KJIPUKTUK (Halifax) – Where were you radicalized? I’ve heard this asked a lot in activist circles. It’s a way to break the ice and explore  shared experiences of political awakening. The question is frequently asked in semi-joking way, but I wonder if there is a concealed assumption that speaks to a broader problem within the culture of the left.

Here’s the thing; if you were to ask me where or when I was radicalized, I honestly couldn’t give you an answer. My father was a social studies teacher, and my parents frequently talked about politics at the dinner table. So, in one respect I was thinking about politics as long as I can remember.

Of course, being “political” and having radical politics aren’t the same thing. When did I start to lose faith in mainstream centrist politicians? It might have been the 2003 US invasion of Iraq, but even the federal Liberal government of the day had enough sense to oppose that war. Perhaps it was the 2008 financial crash, or the defeat of the Nova Scotia NDP government in 2013. Whatever the case, it was a gradual process, not pinned to a single event.

In real life developing a strong political consciousness doesn’t happen in a single “a-ha!” moment. It’s something that is developed, and should continue to unfold, every day that we spend on this planet with our fellow humans.  

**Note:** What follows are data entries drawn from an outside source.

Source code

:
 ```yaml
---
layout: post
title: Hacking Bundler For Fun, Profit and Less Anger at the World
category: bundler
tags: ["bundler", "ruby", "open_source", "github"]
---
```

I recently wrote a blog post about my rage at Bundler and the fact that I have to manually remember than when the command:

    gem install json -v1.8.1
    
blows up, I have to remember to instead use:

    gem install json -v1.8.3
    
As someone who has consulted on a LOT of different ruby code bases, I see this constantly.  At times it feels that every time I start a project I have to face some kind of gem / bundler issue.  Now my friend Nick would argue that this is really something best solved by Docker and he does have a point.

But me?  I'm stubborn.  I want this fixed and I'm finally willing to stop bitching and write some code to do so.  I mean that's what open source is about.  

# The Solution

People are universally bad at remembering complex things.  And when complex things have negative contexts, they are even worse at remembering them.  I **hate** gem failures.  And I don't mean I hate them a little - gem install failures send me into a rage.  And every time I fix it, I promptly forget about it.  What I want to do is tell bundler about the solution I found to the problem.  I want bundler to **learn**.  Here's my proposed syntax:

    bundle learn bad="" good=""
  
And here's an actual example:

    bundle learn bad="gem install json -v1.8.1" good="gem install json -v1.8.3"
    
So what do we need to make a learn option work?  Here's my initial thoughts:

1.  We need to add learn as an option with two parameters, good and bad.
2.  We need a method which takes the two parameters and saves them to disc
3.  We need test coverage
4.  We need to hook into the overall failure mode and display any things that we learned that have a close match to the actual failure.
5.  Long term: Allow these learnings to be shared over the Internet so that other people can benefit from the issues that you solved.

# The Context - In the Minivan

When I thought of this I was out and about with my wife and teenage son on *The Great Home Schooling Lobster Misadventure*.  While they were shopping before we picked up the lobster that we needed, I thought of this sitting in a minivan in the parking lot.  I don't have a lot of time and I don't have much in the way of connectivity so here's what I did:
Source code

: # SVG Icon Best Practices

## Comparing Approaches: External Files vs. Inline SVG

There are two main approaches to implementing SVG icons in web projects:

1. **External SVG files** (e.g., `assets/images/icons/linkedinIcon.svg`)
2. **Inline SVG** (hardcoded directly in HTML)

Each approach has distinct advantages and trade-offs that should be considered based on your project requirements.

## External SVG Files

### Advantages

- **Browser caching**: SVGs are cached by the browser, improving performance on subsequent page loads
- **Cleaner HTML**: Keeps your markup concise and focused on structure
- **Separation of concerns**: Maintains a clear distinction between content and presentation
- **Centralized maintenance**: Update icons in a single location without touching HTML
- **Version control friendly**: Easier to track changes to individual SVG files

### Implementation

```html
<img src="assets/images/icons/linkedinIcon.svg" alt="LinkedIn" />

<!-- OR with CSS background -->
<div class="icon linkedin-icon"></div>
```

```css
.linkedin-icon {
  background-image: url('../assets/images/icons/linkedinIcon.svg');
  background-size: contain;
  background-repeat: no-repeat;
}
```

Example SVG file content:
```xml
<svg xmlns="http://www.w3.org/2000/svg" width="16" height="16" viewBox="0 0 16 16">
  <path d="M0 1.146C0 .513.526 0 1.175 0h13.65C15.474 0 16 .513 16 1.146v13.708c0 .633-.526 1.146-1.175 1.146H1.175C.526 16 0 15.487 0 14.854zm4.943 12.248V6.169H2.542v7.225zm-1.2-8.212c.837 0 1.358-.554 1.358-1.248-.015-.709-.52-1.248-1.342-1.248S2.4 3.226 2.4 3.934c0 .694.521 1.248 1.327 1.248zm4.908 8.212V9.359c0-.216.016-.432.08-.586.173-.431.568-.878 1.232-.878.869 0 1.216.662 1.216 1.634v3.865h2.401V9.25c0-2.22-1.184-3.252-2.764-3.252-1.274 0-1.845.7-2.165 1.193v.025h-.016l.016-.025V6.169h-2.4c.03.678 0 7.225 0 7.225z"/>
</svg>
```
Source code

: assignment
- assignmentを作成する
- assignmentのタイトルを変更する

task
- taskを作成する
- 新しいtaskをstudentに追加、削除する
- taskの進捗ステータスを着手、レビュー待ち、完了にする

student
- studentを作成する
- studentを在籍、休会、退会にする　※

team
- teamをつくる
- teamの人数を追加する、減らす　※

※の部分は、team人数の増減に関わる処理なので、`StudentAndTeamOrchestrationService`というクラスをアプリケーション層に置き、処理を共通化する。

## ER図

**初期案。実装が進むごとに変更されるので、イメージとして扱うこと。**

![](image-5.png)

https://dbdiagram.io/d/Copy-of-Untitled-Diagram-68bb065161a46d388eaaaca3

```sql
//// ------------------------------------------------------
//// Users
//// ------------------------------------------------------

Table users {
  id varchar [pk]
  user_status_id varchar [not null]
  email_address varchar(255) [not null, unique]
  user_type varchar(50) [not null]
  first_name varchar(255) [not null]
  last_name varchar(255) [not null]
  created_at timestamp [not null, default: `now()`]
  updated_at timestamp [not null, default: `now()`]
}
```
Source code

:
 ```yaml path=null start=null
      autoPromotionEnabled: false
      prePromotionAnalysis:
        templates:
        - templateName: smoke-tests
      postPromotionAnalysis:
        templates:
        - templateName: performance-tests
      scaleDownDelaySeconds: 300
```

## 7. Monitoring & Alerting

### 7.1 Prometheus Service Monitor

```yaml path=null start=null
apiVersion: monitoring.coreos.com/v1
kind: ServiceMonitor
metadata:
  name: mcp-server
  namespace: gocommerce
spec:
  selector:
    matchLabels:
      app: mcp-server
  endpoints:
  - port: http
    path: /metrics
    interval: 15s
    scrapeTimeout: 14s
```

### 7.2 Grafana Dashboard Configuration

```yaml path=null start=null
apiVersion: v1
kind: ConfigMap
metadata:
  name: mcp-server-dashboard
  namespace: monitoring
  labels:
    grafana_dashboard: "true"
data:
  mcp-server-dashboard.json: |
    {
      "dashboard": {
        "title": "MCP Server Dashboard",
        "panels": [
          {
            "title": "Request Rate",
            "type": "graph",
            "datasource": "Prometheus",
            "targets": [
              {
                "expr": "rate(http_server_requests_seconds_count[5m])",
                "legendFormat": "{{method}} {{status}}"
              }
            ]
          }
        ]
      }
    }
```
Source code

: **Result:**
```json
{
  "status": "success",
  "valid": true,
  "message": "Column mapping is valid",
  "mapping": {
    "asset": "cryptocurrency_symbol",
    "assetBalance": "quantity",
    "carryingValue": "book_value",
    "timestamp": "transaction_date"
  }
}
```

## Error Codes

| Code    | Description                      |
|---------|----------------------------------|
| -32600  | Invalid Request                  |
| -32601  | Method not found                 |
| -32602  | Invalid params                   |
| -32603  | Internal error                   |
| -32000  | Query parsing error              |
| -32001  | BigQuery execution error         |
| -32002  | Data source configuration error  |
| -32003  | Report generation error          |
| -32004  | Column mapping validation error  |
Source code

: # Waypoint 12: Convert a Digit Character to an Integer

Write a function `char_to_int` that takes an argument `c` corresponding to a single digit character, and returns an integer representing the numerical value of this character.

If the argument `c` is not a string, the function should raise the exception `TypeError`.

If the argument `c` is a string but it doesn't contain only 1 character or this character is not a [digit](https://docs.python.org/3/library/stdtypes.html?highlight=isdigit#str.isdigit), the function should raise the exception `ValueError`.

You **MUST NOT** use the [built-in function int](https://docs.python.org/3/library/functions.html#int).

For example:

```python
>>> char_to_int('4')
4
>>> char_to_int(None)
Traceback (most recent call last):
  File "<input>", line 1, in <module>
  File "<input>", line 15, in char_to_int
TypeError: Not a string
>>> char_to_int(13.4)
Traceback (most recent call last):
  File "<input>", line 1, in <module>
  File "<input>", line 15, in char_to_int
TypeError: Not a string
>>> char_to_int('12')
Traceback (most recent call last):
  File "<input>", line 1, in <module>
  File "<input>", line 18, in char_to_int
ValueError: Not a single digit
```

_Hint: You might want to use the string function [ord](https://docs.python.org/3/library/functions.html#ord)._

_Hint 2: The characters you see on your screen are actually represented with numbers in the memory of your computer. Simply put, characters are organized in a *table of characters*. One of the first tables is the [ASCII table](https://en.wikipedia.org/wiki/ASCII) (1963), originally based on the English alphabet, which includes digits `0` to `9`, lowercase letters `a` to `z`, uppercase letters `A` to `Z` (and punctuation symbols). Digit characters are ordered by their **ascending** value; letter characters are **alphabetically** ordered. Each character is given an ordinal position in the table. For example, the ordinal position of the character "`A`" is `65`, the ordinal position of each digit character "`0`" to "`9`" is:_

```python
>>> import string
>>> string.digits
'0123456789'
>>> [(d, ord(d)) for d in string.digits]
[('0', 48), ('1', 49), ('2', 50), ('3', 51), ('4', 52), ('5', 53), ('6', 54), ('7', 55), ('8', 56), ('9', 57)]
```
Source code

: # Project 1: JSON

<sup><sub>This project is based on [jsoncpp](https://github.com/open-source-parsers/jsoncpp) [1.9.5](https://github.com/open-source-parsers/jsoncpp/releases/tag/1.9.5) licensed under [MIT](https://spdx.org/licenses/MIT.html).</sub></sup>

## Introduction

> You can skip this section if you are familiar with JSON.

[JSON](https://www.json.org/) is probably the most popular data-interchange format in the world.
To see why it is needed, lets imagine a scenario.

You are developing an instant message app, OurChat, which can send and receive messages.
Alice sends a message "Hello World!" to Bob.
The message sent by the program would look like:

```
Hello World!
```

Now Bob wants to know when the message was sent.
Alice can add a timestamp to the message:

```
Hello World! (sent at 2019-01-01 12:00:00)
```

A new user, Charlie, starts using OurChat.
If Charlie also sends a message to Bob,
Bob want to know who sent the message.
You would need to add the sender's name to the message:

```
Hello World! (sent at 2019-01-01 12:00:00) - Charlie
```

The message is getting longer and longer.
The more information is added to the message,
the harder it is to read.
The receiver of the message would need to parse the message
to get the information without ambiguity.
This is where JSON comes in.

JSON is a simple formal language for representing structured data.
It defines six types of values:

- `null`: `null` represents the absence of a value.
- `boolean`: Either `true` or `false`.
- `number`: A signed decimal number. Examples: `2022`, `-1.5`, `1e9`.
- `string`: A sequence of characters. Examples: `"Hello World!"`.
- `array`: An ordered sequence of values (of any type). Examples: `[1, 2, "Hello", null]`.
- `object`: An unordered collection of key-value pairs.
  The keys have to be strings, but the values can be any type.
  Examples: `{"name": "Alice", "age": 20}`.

This might seem like a trivial thing to harp on, but when we forget that our political consciousness is the result of an evolution and not a sudden conversion, it can be easy to also forget that other people have taken very different evolutionary paths from our own. This, in turn, can lead to so much of the unfortunate gate-keeping and toxic attitudes that stain many progressive organizations and movements.

There is no one right way to become an activist. No “correct” path to finding one’s place in the fight against oppression and exploitation. While we should always hold each other (and ourselves) accountable for past mistakes, we should do so with compassion and patience. Needless  to say, this is different when it comes to people with histories of abusive and toxic behaviour

As a white person I can oppose racism with every fibre of my being, but no matter how many books I read, I will never have direct lived experience with racism. I can read all of the feminist literature in the world and as a man I will still never know the pain, fear, and frustration of dealing with misogyny on a daily basis. The question I’m really asking stays the same; what sense does it mean for me to talk about becoming “radicalized” when for so many others simply existing is a radical act?

Those of us involved in radical and progressive political activism share as many differences as we do similarities. We all agree that the fundamental structure of our social, economic, and political systems are unjust and need to be changed. On the other hand, we differ greatly on just how to create that change and where best to focus our efforts. These differences are rooted in lived experience just as much, if not more, than theoretical analysis.

Maybe instead of asking each other where or when we had our moment of radicalization, we should be asking – ourselves and others – what brought us to where we are now. There may be no right or wrong answer to that question, but by listening to our answers, we just might learn to better appreciate the diversity and similarities in our journeys.